В другой раз Бахчанян сводил его в редакцию самого левого в Москве журнала «Знание – сила». Пожав руку десятку художников и запомнив лишь одного – главного художника газеты Соболева по причине хромоты, трубки в зубах и потому, что вел он себя грубо и насмешливо. Эд понял, что журнал этот ему не нужен, а он не нужен журналу. «Знание – сила» приняло несколько рисунков Баха, Бах чувствовал себя в журнале, как рыба в воде. Сообщник других художников, он говорил с ними на одном языке. Профессиональном. «А где мои собратья по профессии?» – спросил себя Эд. Следовало их найти.

7

Друг детства Анны Моисеевны художник Брусиловский сдержал данное им когда-то в Харькове обещание – пригласил их к себе. Эд выгладил брюки, Анна выстирала кружевной воротник платья. Они долго искали нужную им улицу и, обнаружив дом, опасливо спустились мимо мусорных баков по старой вонючей лестнице один марш вниз. Знаменитый художник живет в подвале?.. Зато, когда отворилась обитая новым сверкающим кожзаменителем дверь… О, восторг! Таинственная, в полумраке им открылась мастерская художника. В те годы, когда отдельная квартира была редкостью и роскошью, мастерская в полуподвале (тахта покрыта лисьими (или одной?) шкурами, свечи, запах красок, зеркала?), первая московская мастерская показалась ему храмом искусства и… порока. Да-да, ибо в гостях у мясистого, обакенбарженного, загорелого Брусиловского находилось несколько красивых девушек.

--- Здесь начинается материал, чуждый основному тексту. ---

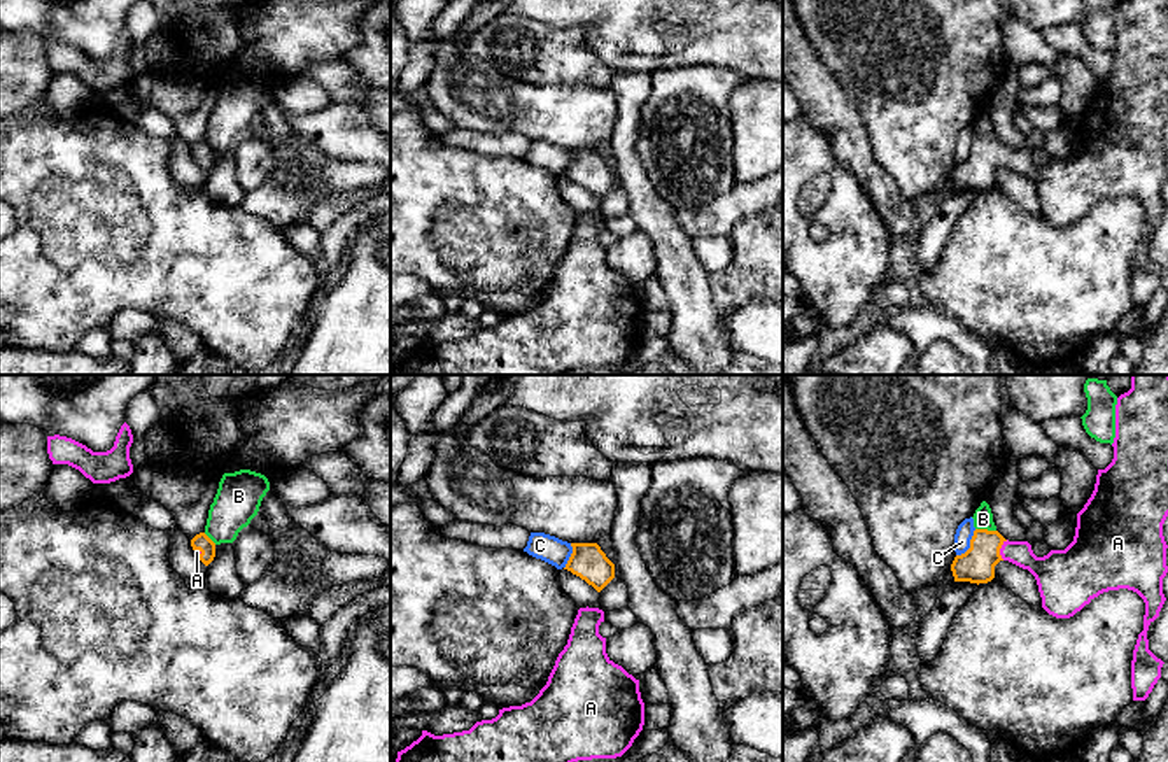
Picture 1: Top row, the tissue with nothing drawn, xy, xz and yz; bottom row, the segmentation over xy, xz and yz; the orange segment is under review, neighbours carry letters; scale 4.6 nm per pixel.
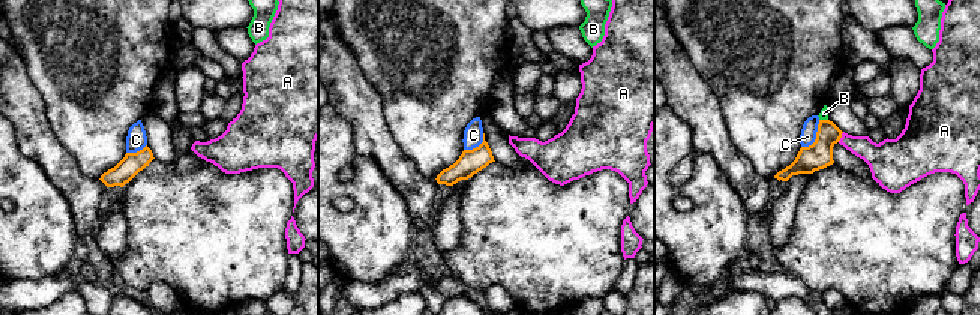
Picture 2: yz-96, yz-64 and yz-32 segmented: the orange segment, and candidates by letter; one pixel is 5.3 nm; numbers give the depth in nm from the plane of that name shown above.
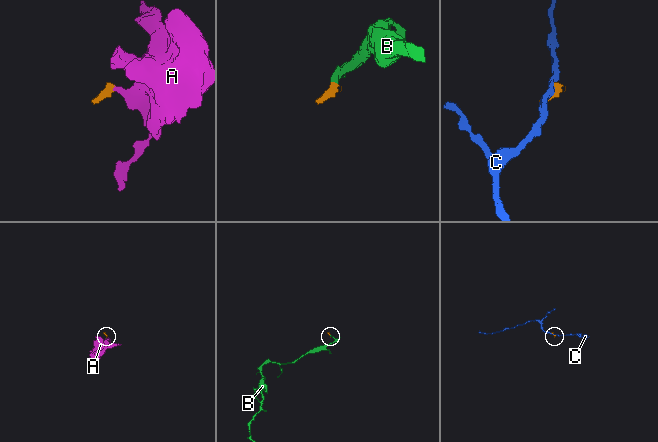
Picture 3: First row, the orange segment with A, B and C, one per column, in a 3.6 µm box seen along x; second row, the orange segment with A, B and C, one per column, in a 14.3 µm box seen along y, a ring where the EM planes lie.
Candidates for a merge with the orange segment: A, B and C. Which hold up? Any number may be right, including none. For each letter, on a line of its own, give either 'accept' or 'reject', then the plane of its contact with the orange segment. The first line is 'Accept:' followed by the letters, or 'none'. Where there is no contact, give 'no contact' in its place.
Accept: A
A: accept; meets orange in yz
B: reject; meets orange in yz
C: reject; meets orange in yz

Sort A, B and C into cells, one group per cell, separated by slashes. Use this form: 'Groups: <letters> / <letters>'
Groups: A / B / C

– Модель Галя Миловская. Русская Твигги! – представил Толя тонкую блондинку в коротенькой юбочке.

– Ну Брусиловский! Тооооля! – взныла блондинка и сделалась злой.

– Она не любит, когда ее так называют. Стесняется, – конфиденциально прогнусавил Брусиловский, когда они оказались на безопасном расстоянии от блондинки. – О Гале только что сделал огромный репортаж журнал «Америка». Галя на Красной площади во всех видах. Блестящий успех! Всемирная известность! Чуть позже приедут мои друзья – поэты Холин и Сапгир. Ты почитаешь стихи?

Эд издалека сравнил тонкую Галю с подругой жизни Анной Моисеевной и вздохнул. Пришлось признать, что Анна явно проигрывала, не спасала даже ее агрессивная экстравагантность. В два раза шире, низкозадая, седая… Нелепый черный балахон работы Эда. Спальный мешок, а не платье… Впервые Эд застеснялся своей подруги, и неприглашенная явилась мысль о том… Вернее, это была не мысль, но как бы предчувствие. Ничто не вечно, однажды ему придется покинуть Анну и, может быть, ради такой вот девочки. Ведь если он явился завоевывать Москву как бальзаковский Растиньяк (роман «Отец Горио» он прочел в адаптированном варианте по-французски еще в школе. Правда, на чтение ушел целый учебный год), то следует ее завоевывать всю. То есть не только научиться писать стихи лучше, чем пишут москвичи, но и… присвоить их лучших девочек. Однако, так как провинциал не был еще тогда бесстыдным, он немедленно же застеснялся своих отдельных от Анны мыслей. «Так нельзя, – сказал он себе. – Анна – моя подруга, и думать о будущем без нее – плохо». И, приблизившись к Анне, сел рядом с нею на лисью шкуру.

Жена Брусиловского – тоже Галя, – маленькая девушка с воспаленными несколькими прыщами щеками, беседовала с Анной о московских трудностях с жилплощадью. Оказалось, что помимо мастерской у Брусиловских есть комната в коммунальной квартире недалеко от метро Кировская.

– Крошечная – 16 метров. Нас трое – Толя, я и Максим. Максику только два года. Жить с ним в полуподвале я не могу – это плохо для здоровья мальчика. Да и Толя не хочет. Чтобы творить, он должен быть один.

– Вы еще и жалуетесь?! Пожили бы вы в Беляево, у черта на рогах, на окраине, в десяти метрах, как мы с Эдкой! – воскликнула Анна Моисеевна возмущенно. – Кровать и стол только и умещаются. Задами тремся друг о друга…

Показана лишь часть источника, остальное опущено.